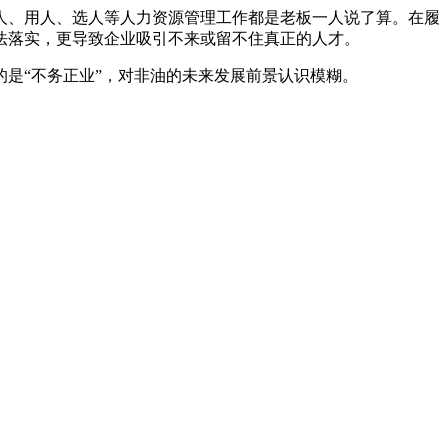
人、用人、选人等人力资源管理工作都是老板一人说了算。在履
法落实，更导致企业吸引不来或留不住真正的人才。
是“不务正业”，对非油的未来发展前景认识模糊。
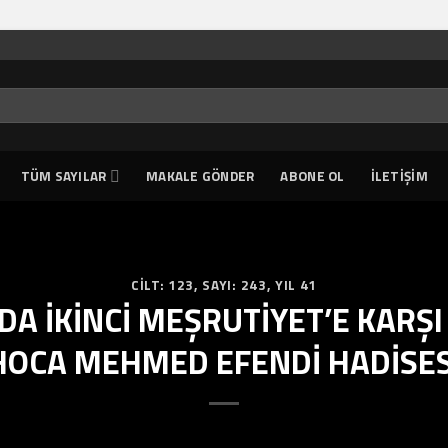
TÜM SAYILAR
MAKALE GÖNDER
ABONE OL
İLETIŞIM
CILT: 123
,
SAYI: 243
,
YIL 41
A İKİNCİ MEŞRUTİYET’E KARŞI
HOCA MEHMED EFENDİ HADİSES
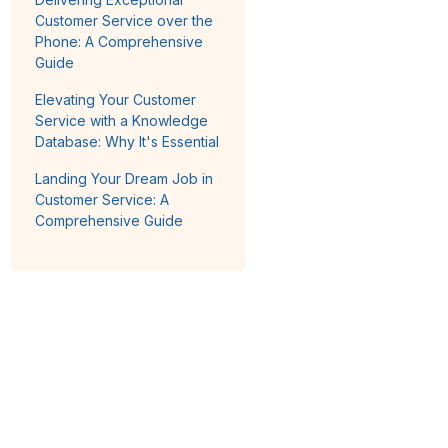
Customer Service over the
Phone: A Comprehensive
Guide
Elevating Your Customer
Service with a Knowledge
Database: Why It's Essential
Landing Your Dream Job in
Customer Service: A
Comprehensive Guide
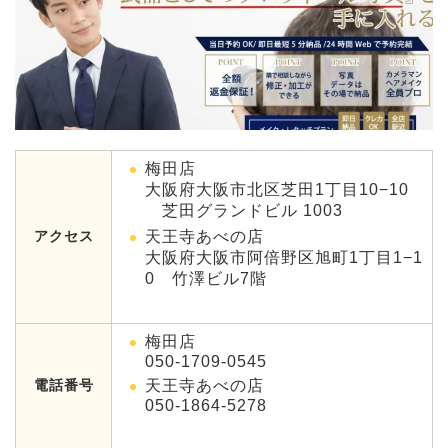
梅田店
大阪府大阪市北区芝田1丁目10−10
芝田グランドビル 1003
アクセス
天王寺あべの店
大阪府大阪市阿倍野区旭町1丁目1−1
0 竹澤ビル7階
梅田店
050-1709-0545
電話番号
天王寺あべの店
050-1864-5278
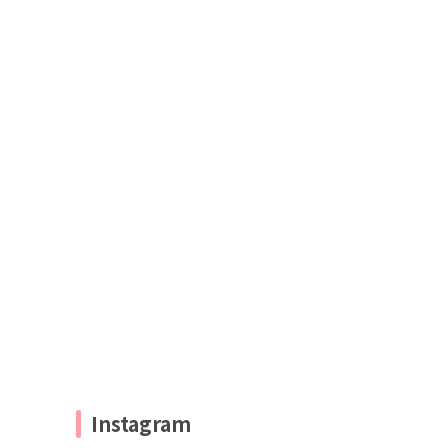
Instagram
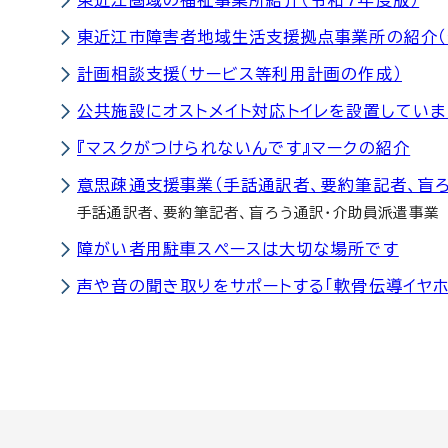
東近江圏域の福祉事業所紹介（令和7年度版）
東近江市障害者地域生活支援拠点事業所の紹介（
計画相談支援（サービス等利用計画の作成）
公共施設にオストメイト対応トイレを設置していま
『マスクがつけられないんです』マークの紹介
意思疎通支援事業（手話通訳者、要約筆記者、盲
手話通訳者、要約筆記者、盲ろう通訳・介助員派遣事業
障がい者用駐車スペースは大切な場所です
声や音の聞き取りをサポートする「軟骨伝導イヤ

* * *

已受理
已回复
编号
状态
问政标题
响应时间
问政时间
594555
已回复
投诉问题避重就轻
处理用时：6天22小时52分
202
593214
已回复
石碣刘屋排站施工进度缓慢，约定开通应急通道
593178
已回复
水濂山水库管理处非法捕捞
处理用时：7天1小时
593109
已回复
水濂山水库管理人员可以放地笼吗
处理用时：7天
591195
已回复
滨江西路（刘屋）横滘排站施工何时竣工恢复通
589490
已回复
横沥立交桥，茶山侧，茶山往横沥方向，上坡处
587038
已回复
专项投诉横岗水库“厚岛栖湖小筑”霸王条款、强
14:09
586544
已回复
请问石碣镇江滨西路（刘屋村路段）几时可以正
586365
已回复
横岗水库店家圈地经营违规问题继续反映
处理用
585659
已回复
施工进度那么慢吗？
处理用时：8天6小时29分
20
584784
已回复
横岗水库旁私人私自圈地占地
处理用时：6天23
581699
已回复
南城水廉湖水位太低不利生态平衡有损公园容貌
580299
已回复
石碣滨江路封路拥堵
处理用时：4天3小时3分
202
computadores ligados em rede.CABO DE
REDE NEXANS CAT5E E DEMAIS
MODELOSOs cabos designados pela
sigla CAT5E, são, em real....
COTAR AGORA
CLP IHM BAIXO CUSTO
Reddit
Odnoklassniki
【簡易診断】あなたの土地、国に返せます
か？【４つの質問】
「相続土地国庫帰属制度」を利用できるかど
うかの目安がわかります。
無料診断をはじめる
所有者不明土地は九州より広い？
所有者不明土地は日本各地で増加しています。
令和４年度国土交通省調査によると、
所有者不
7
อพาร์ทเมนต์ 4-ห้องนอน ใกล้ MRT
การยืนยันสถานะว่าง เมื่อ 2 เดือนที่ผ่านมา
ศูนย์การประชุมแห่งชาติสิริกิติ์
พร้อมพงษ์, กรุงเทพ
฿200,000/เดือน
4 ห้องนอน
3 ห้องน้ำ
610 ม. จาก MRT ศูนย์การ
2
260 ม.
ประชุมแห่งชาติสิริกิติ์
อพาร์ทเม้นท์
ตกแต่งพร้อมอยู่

* * *

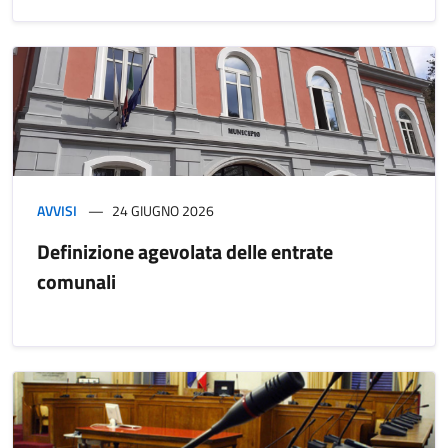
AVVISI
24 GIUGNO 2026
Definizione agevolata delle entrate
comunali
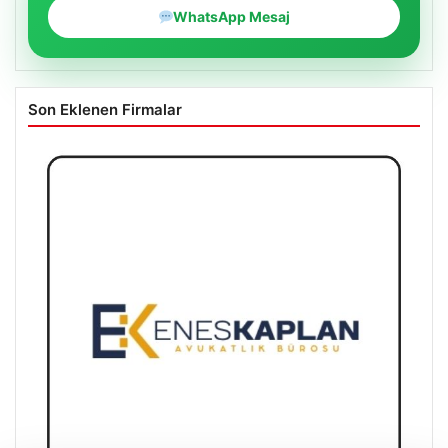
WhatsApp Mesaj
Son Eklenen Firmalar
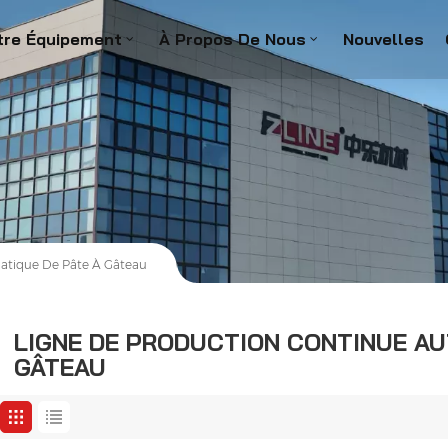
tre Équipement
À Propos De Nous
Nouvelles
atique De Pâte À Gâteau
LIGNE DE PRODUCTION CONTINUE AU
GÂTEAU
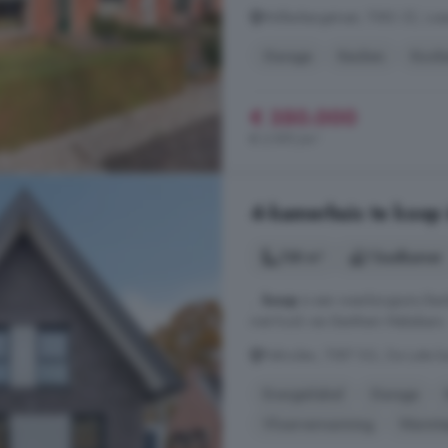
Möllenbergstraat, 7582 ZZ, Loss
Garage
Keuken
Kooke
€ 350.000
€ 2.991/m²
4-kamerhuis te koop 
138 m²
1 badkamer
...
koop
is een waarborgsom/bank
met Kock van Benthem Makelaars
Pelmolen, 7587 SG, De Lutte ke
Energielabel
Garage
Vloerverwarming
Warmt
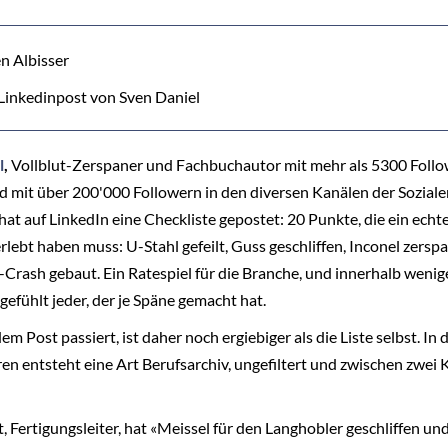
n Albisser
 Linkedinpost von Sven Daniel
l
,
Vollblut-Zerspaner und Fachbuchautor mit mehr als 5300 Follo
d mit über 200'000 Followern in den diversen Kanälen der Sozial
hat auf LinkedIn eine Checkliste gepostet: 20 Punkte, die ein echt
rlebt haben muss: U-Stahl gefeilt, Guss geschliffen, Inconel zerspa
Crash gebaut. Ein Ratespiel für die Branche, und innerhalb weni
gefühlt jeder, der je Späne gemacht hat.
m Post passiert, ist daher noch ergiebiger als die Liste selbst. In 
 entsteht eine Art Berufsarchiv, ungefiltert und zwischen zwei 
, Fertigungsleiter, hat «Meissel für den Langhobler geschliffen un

Problem: Your answer must be a single number: the count of lines in the records that include "要約筆記者".

The completed task: 2